それは、願いがかなわないと知りつつもなお、
この壊れた世の中で、生き続けていかなければならなかったからです。
傷ついた世の中で、傷つけられた人は、相手を傷つけます。そして自分自身も傷つけます。
負の連鎖。防御反応。
世の中は、変わることなく、私たちを傷つけ続ける。
それは止むことはない。
それに人の本質は変わらない。人は死ぬ。病気になる。
医師として働いていた頃、どんなにがんばっても、どんなに心を砕いても
亡くなる方がいて(当たり前です、人は100%死にます)
そのたびに、悲しい思いをしました。
感情移入だけでは、何も変わりません。
けれども、人間には、もう一つの本質があります。
それは、死を前提としていません。
いのちを前提としています。
死期が迫り、体はもう起き上がることもできないのに、
穏やかな表情で日々を過ごされる患者さんがいました。
重くのしかかっている重圧を天にあずけて、
置かれた場所で、できることをし続ける方もいらっしゃいました。
緩和ケア病棟で、最後の日々を生きておられる人達と時間を過ごすと、
何気ない毎日が宝物で、奇跡のように思えてきます。
社会から切り離されて、孤独に悩んでいた、あるがん患者さんは、
痛みが辛く、どれだけ鎮痛薬を増加しても明らかな改善が認められませんでした。
でも結果的に、薬の量を3分の1まで減らすことができただけでなく、痛みそのものも、ぐっと良くなりました。

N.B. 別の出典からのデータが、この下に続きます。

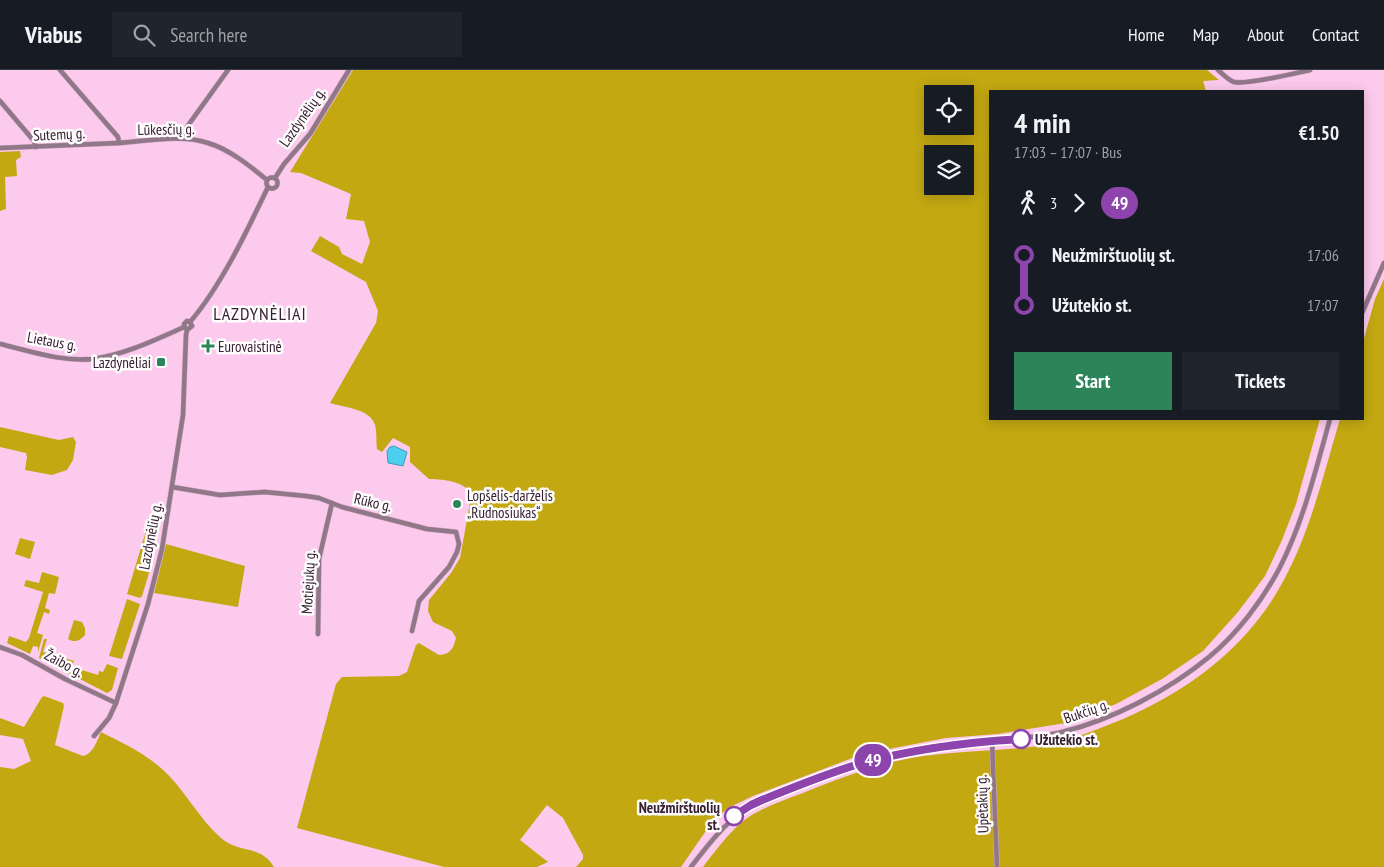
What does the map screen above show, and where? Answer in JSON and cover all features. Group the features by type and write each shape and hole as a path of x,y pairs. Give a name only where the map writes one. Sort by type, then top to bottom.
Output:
{"street":[{"name":"Lūkesčių g.","path":"60,70 118,137 120,143 183,138 208,142 267,180"},
{"path":"183,138 184,131 228,70"},
{"name":"Lazdynėlių g.","path":"274,178 310,134 349,70"},
{"path":"1218,70 1229,79 1240,82 1310,70"},
{"path":"0,101 34,141 36,147"},
{"name":"Sutemų g.","path":"0,148 120,143"},
{"path":"272,177 274,178 277,182 275,187 268,187 267,180 272,177"},
{"name":"Lazdynėlių g.","path":"94,736 109,718 116,703 148,604 162,549 183,415 185,328 192,326 190,322 198,313 223,273 268,187"},
{"path":"1364,308 1384,263"},
{"name":"Lietaus g.","path":"0,344 61,358 92,359 135,348 185,328"},
{"name":"Bukčių g.","path":"691,867 734,816 762,800 857,765 888,757 924,749 992,740 1043,736 1090,724 1126,710 1174,682 1209,657 1229,637 1260,600 1279,568 1292,539 1309,491 1330,420"},
{"name":"Rūko g.","path":"172,487 220,495 279,492 319,498 342,507 427,529 456,532 459,544 457,552 449,567 419,600 412,631"},
{"name":"Motiejukų g.","path":"318,634 319,560 332,503"},
{"name":"Žaibo g.","path":"0,647 116,703"},
{"name":"Upėtakių g.","path":"992,740 997,867"}],"shaded area":[{"path":"353,70 1207,70 1219,80 1203,81 1206,90 989,90 989,420 1320,420 1296,504 1265,576 1238,612 1203,651 1162,679 1116,704 1066,723 998,734 946,738 855,757 753,796 728,808 712,822 681,867 576,867 583,859 583,855 563,818 547,805 520,840 548,862 537,867 444,867 297,828 336,684 342,677 399,676 407,672 416,645 419,643 439,655 449,652 452,648 456,638 452,631 433,622 428,611 429,600 451,573 460,558 472,492 452,481 429,479 410,462 410,447 393,438 382,452 377,449 375,425 368,415 330,403 376,323 378,311 366,282 311,251 320,236 339,247 342,254 362,264 370,242 364,221 346,219 351,194 301,173 290,172"},
{"path":"20,151 21,157 16,160 17,176 5,177 6,209 0,211 0,152"},
{"path":"1384,279 1384,867 703,867 726,838 742,822 779,802 847,776 910,758 947,753 1039,746 1074,737 1108,725 1156,703 1222,658 1241,640 1258,619 1286,576 1313,510 1340,420 1364,420 1364,338 1375,299"},
{"path":"0,427 59,440 73,437 76,442 73,460 67,470 52,475 25,470 26,453 0,447"},
{"path":"159,524 153,560 142,596 140,598 127,594 146,531"},
{"path":"20,538 35,542 30,559 15,554"},
{"path":"166,544 245,566 238,607 154,593"},
{"path":"42,572 59,577 55,594 49,593 45,608 50,610 49,614 44,612 37,633 43,635 38,652 38,647 33,646 30,654 7,643 9,636 26,642 29,638 43,592 24,586 26,580 39,583"},
{"path":"127,599 140,604 122,659 109,656"},
{"path":"74,620 82,622 85,628 85,635 75,641 68,639"},
{"path":"44,639 47,639 43,652 74,661 72,667 98,675 99,671 103,672 107,664 118,668 112,690 107,693 39,658"},
{"path":"44,696 63,703 64,706 55,745 83,756 92,750 101,732 132,748 147,757 169,776 221,838 235,846 262,855 274,867 0,867 0,767 14,769 31,761 23,739 0,735 0,718 24,727"}],"water":[{"path":"394,446 407,452 403,466 388,463 387,451 390,447"}],"bus line":[{"name":"49","path":"734,816 762,800 857,765 924,749 992,740 1021,739"}],"place":[{"name":"Eurovaistinė","path":"208,346"},
{"name":"Lazdynėliai","path":"161,362"},
{"name":"Lopšelis-darželis „Rudnosiukas“","path":"457,504"},
{"name":"Užutekio st.","path":"1021,739"},
{"name":"Neužmirštuolių st.","path":"734,816"}],"district":[{"name":"LAZDYNĖLIAI","path":"260,313"}]}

表情も、明るく穏やかになられて、本来の快活さが前面に出てきました。
ワイワイするのが好きで、後に院内でのカラオケ大会を主宰したことも。
変化のあった数日間に、何が起こったのか?
わたし達担当チームは、その方の状況から彼が何を求めているのか(ニーズ)を推測し、
ゆっくりと彼の話に耳を傾けました。
彼の心が開くにつれ、寂しさ、人とのつながりを求めておられたことが分かり、
わたし達は、彼の心の声を聞いてそれを理解し、それぞれの役割に応じて心からの対応するように努めました。
繰り返しますが、その間たった数日です。
彼と私たちの心と心がつながったことで、症状が劇的に改善しました。
人の本質とは、この美しさだと思います。
いのち同士の響き合い、つながる力。いのちそのものの輝き。
IFS的には、セルフ(Self) という呼ばれるものです。
その後わたしの人生に変化があって、今はトラウマを癒すセラピストとして活動していますが、
気持ち的には、医師だったときとまったく変わりません。
一人でも多くの人が、辛さから解放されて楽になって欲しい。
傷が癒されて欲しい。体の傷も心の傷も。たましいの傷も。
幸い、医師として働いた経験と知識があるので、
その方の状況を、心身ともにより広く深く理解することができます。
この仕事のために、HSP(敏感で繊細)という資質をもらったのだとも思っています。
どうか一人でも、一つのパーツでも、解き放たれて楽になりますように。
毎日願っています。そして傷つくどころか、その可能性に強い希望を感じていて、
セッションをするたびに、その確信が強まります。
なんといっても、あれだけ世界や自分自身に不信感のあったこのわたしが、
今はこの壊れた世界で、喜びと共に生きることができるようになったのですから。
あなたにもそうなって欲しいな、と心から願っています。